Input material section start
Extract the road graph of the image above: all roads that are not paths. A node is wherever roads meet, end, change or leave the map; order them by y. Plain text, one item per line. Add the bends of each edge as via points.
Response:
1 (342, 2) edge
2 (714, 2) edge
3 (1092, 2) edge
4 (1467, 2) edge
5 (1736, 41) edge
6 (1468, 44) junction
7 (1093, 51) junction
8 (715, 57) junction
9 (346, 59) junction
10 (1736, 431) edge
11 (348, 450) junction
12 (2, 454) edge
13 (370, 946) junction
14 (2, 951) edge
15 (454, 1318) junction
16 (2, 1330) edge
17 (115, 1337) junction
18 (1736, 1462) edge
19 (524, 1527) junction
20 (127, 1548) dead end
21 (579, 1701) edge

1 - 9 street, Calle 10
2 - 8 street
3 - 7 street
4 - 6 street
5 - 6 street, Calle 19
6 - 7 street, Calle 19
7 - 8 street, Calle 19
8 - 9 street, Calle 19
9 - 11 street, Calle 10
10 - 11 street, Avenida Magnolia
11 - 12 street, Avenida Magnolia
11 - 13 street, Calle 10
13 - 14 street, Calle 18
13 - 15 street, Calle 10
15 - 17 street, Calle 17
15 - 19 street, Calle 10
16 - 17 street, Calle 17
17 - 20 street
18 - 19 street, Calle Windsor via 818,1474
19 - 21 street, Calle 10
Input material section end
**What is needed:** Repeat each record word for word.

**Result of this task:**
Extract the road graph of the image above: all roads that are not paths. A node is wherever roads meet, end, change or leave the map; order them by y. Plain text, one item per line. Add the bends of each edge as via points.
Response:
1 (342, 2) edge
2 (714, 2) edge
3 (1092, 2) edge
4 (1467, 2) edge
5 (1736, 41) edge
6 (1468, 44) junction
7 (1093, 51) junction
8 (715, 57) junction
9 (346, 59) junction
10 (1736, 431) edge
11 (348, 450) junction
12 (2, 454) edge
13 (370, 946) junction
14 (2, 951) edge
15 (454, 1318) junction
16 (2, 1330) edge
17 (115, 1337) junction
18 (1736, 1462) edge
19 (524, 1527) junction
20 (127, 1548) dead end
21 (579, 1701) edge

1 - 9 street, Calle 10
2 - 8 street
3 - 7 street
4 - 6 street
5 - 6 street, Calle 19
6 - 7 street, Calle 19
7 - 8 street, Calle 19
8 - 9 street, Calle 19
9 - 11 street, Calle 10
10 - 11 street, Avenida Magnolia
11 - 12 street, Avenida Magnolia
11 - 13 street, Calle 10
13 - 14 street, Calle 18
13 - 15 street, Calle 10
15 - 17 street, Calle 17
15 - 19 street, Calle 10
16 - 17 street, Calle 17
17 - 20 street
18 - 19 street, Calle Windsor via 818,1474
19 - 21 street, Calle 10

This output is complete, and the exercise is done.